Ziel der Veranstaltung war es, die Studierenden an die europawissenschaftliche Forschungsarbeit heranzuführen und sie mit dem aktuellen Forschungsstand zur Differenzierten Integration vertraut zu machen. Gerade im Zuge der Eurokrise, aber auch im Zusammenhang mit der Diskussion um die künftige Rolle Großbritanniens in der EU, haben Überlegungen zur Differenzierten Integration – sowohl in der Wissenschaft als auch in der Politik – in den letzten Jahren wieder stark an Bedeutung gewonnen.
Die Tagung wurde von Herrn Prof. Dr. Daniel Göler, Inhaber des Jean-Monnet-Lehrstuhls für Europäische Politik an der Universität Passau, eröffnet. Nach einer kurzen Einführung in das Thema der Differenzierten Integration und ihre unterschiedlichen Formen innerhalb der Europäischen Union, wurde die der Konferenz zu Grunde liegende, Fragenstellung formuliert. „Wo liegen die Grenzen der flexibler Integration und welche Chancen wohnen ihr bei?“
Der erste Referent war Herr Dr. Bernhard Rinke von der Universität Osnabrück. In seinem Vortrag betrachtete er die Formen der differenzierten Integration und ihre Konsequenzen in der GASP und GSVP. Der Fokus der Untersuchung lag dabei auf der (In)Effektivität der, im Vertrag verankerten, formellen Instrumente der Flexibilisierung, sowie den bestehenden informellen Instrumenten in Form von sogenannten informellen Clubs. Deutlich zeichnete er hierbei eine bestehende Ineffektivität der vertraglichen installieren Instrumente auf und hob die Bedeutung von informellen Clubs im Bereich der GASP/GSVP hervor. Im Anschluss bekam Herr Sebastian Zeitzmann LL.M. das Wort. Er referierte zum Thema der „Verstärkten Zusammenarbeit und offene Fragen des Verfassungsprinzips“. Als Rechtswissenschaftler lag der Schwerpunkt dieses Vortrages auf der Normenhierarchie zwischen EU-Recht und der diversen nationalen Rechtssetzungen.

^^^^^^^^^^^^^^^^

AUFGABE:
Entnimm den Text über die Tagung zur Differenzierten Integration oben vollständig und gib ihn Wort für Wort wieder.

DATENSÄTZE:

^^^^^^^^^^^^^^^^

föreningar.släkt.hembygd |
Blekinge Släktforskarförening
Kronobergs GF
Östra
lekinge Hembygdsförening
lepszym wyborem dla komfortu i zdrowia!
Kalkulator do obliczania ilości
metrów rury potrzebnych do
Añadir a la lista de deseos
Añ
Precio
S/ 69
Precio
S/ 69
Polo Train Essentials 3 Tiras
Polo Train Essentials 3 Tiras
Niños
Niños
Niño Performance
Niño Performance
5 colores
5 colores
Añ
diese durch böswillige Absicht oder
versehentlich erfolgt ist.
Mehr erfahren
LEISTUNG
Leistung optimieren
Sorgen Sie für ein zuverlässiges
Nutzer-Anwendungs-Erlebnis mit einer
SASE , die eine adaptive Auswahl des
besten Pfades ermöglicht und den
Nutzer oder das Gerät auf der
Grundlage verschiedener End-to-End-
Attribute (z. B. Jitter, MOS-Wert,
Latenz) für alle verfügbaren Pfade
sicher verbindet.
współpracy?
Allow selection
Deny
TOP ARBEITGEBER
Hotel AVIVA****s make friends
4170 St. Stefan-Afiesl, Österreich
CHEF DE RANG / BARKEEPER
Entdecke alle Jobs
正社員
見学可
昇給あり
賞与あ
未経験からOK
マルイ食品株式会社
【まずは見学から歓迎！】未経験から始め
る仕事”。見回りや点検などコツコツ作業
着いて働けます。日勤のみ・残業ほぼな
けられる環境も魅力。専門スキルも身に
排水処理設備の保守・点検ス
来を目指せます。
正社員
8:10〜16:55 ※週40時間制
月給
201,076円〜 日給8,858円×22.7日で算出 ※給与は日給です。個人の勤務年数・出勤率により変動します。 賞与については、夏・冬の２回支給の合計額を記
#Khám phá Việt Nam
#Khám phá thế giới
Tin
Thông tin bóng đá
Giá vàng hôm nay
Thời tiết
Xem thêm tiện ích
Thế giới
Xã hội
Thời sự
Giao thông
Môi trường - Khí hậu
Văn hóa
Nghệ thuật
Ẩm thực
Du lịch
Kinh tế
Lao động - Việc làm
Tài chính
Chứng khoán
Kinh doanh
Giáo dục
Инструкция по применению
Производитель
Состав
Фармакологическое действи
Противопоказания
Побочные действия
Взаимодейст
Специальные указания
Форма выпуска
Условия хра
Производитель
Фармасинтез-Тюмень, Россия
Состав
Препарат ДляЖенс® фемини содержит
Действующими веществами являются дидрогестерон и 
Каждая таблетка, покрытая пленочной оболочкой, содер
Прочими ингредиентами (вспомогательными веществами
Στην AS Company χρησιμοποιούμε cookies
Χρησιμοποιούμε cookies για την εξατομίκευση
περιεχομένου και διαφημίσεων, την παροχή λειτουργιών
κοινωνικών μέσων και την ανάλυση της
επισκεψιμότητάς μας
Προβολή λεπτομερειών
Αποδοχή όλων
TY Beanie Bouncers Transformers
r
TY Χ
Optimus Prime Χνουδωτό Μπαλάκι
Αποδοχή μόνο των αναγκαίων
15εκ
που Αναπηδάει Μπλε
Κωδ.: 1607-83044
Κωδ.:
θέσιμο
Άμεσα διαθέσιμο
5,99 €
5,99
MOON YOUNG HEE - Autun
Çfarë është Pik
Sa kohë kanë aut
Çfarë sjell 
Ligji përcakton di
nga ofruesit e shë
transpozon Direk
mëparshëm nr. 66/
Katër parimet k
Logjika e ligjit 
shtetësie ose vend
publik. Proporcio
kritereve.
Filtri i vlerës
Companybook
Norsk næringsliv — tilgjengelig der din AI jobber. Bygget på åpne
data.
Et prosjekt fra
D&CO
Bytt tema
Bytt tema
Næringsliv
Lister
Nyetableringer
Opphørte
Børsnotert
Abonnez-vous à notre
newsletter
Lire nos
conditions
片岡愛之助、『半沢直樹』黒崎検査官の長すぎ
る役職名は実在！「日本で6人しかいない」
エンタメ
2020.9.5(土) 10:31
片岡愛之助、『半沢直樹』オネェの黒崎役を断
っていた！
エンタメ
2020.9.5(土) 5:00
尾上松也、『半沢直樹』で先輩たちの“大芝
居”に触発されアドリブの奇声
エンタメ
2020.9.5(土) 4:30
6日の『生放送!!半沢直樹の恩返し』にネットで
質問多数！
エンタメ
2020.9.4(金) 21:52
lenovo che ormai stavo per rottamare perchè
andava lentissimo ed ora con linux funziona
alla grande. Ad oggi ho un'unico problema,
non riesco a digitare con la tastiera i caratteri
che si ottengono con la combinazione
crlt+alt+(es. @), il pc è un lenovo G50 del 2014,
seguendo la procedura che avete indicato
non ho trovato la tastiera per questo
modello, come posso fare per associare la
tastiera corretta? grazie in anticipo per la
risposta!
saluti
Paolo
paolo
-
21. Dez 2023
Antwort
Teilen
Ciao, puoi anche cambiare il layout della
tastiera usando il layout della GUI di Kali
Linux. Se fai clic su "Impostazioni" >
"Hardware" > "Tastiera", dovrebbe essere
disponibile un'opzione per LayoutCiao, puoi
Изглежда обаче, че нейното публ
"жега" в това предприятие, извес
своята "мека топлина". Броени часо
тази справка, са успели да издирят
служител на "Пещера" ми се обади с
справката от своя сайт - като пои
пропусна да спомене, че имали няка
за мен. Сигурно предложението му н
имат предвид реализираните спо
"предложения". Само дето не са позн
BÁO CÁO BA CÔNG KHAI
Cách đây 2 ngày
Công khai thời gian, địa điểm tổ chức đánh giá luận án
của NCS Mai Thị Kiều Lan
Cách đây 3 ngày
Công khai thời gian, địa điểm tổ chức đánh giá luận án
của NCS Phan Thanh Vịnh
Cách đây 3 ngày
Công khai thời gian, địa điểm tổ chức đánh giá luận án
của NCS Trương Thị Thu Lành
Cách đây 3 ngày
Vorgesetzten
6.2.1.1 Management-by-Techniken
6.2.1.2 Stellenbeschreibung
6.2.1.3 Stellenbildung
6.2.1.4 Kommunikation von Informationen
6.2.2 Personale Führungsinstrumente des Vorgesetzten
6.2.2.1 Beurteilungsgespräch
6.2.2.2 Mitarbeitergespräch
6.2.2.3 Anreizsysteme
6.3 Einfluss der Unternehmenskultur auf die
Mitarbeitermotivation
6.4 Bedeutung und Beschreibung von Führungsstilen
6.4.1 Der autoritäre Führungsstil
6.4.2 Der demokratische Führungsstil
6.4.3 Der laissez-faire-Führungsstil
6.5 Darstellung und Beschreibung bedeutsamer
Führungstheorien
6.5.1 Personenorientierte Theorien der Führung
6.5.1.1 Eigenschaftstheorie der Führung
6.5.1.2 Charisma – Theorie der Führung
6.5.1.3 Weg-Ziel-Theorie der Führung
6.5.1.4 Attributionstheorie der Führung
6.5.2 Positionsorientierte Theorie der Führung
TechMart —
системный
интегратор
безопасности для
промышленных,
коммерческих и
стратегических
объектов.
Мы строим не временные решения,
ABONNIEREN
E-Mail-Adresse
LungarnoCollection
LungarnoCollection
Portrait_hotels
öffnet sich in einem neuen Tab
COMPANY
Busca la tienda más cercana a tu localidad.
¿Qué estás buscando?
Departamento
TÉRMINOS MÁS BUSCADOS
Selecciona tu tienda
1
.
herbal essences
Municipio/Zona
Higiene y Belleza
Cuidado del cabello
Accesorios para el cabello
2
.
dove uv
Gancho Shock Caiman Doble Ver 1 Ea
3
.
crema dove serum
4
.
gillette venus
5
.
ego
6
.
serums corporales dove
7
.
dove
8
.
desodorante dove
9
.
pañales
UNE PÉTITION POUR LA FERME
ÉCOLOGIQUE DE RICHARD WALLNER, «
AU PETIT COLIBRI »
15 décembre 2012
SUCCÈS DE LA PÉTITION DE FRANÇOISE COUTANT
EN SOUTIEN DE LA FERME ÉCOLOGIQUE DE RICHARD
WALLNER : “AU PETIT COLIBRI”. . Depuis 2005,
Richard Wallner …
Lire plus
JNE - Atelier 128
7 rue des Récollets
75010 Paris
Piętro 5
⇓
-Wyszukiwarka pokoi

^^^^^^^^^^^^^^^^

ERGEBNIS FOLGT:
Ziel der Veranstaltung war es, die Studierenden an die europawissenschaftliche Forschungsarbeit heranzuführen und sie mit dem aktuellen Forschungsstand zur Differenzierten Integration vertraut zu machen. Gerade im Zuge der Eurokrise, aber auch im Zusammenhang mit der Diskussion um die künftige Rolle Großbritanniens in der EU, haben Überlegungen zur Differenzierten Integration – sowohl in der Wissenschaft als auch in der Politik – in den letzten Jahren wieder stark an Bedeutung gewonnen.
Die Tagung wurde von Herrn Prof. Dr. Daniel Göler, Inhaber des Jean-Monnet-Lehrstuhls für Europäische Politik an der Universität Passau, eröffnet. Nach einer kurzen Einführung in das Thema der Differenzierten Integration und ihre unterschiedlichen Formen innerhalb der Europäischen Union, wurde die der Konferenz zu Grunde liegende, Fragenstellung formuliert. „Wo liegen die Grenzen der flexibler Integration und welche Chancen wohnen ihr bei?“
Der erste Referent war Herr Dr. Bernhard Rinke von der Universität Osnabrück. In seinem Vortrag betrachtete er die Formen der differenzierten Integration und ihre Konsequenzen in der GASP und GSVP. Der Fokus der Untersuchung lag dabei auf der (In)Effektivität der, im Vertrag verankerten, formellen Instrumente der Flexibilisierung, sowie den bestehenden informellen Instrumenten in Form von sogenannten informellen Clubs. Deutlich zeichnete er hierbei eine bestehende Ineffektivität der vertraglichen installieren Instrumente auf und hob die Bedeutung von informellen Clubs im Bereich der GASP/GSVP hervor. Im Anschluss bekam Herr Sebastian Zeitzmann LL.M. das Wort. Er referierte zum Thema der „Verstärkten Zusammenarbeit und offene Fragen des Verfassungsprinzips“. Als Rechtswissenschaftler lag der Schwerpunkt dieses Vortrages auf der Normenhierarchie zwischen EU-Recht und der diversen nationalen Rechtssetzungen.